Thailand's PT Exploration & Production (PTTEP) is expected to start production from Block M-3 off Burma by 2018 at the earliest, according to local reports.
The Myanmar Times cited an unnamed official from Burma's Ministry of Energy as giving the timeline for the development of the block which PTTEP has been exploring since 2011.
“PTTEP is presently conducting detailed exploration,” the official was quoted as saying, adding the engineering, procurement, commissioning, installation and construction phase would take four to five years to complete.
“Commercial production at the M-3 field will begin at 2018 at the earliest.”
The government has previously indicated first output from M-3 was could have come as early as 2016 or 2017 at rates of between 100 million cubic feet per day of gas and 150 MMcfd.
The block contains one publicised discovery well called Aung Sinkha-2, which was drilled in 2011 and flowed at 25 MMcfd and 150 barrels per day of condensate.
PTTEP began appraisal drilling on the block earlier this year and by the end of the second quarter it had completed three wells at the field.

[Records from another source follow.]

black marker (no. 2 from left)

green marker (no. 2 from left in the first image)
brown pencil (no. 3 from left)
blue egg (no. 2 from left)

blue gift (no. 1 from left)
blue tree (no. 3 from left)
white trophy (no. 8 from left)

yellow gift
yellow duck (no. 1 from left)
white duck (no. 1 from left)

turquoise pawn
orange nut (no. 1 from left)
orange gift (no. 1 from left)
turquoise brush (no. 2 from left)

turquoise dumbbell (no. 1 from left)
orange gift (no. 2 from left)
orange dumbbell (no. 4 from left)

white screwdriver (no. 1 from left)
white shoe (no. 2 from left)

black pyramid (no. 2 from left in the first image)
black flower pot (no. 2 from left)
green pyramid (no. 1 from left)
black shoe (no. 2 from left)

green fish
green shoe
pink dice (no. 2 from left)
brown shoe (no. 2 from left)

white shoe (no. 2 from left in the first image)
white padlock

The development concept for the M-3 project is expected to be similar to the PTTEP Zawtika project in Burma, which is also currently being developed by PTTEP, and will likely comprise a shallow-water fixed processing platform connected via a subsea pipeline to shore.
PTTEP operates Block M-3 and is awaiting approval to farm-out a 20% stake in the block to Japan's Mitsui Oil Exploration.